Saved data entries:
..........

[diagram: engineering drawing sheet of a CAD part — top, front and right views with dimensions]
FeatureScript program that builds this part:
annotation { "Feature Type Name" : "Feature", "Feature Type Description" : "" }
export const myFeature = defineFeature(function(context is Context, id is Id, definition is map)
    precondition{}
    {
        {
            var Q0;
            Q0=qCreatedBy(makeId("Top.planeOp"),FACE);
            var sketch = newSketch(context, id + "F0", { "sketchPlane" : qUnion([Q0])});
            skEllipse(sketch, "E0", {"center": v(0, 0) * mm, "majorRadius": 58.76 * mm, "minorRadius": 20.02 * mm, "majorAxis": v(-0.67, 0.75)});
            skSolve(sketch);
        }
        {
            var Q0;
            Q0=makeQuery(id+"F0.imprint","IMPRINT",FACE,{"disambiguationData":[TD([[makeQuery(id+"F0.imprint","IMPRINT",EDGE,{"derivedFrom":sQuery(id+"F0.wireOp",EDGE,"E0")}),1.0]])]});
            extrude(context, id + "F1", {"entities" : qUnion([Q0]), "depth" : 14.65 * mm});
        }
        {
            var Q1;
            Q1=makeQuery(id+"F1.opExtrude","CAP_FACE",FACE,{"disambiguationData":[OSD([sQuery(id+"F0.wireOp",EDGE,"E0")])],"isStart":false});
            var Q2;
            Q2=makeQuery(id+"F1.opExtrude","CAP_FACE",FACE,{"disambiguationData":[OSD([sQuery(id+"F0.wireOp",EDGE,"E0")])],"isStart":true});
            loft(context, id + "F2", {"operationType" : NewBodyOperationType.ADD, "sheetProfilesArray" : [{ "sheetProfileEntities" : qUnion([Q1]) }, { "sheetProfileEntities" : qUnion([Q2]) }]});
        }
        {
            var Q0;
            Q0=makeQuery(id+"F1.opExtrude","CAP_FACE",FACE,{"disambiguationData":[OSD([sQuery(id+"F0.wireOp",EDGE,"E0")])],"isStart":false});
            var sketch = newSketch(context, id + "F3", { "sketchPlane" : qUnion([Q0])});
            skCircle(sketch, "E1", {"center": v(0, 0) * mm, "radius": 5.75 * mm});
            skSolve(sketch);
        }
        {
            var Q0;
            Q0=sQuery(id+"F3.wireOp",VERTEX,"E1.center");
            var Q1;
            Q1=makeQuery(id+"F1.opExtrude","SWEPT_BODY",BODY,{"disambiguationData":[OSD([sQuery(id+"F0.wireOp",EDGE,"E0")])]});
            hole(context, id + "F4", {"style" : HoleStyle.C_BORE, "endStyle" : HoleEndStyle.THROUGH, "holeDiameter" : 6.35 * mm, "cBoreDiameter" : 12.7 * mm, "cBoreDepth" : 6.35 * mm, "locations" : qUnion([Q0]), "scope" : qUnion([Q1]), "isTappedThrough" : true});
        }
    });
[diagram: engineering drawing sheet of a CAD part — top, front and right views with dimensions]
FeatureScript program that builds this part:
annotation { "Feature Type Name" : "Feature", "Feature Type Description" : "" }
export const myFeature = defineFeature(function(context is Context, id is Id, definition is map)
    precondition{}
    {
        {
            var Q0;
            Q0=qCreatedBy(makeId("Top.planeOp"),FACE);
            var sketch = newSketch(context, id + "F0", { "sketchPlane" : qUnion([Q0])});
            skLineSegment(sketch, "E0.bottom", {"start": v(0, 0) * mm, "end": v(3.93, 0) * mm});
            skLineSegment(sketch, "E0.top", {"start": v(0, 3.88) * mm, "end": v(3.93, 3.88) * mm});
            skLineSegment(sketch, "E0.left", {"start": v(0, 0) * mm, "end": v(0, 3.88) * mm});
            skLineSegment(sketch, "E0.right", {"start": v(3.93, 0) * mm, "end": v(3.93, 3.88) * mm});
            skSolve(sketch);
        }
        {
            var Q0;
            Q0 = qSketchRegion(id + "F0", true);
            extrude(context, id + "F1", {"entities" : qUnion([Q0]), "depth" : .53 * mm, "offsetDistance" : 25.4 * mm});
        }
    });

..........

> WRITTEN TASK
Count the lines of the records above that contain the string "false". Give only the number.

> EXERCISE RESPONSE
2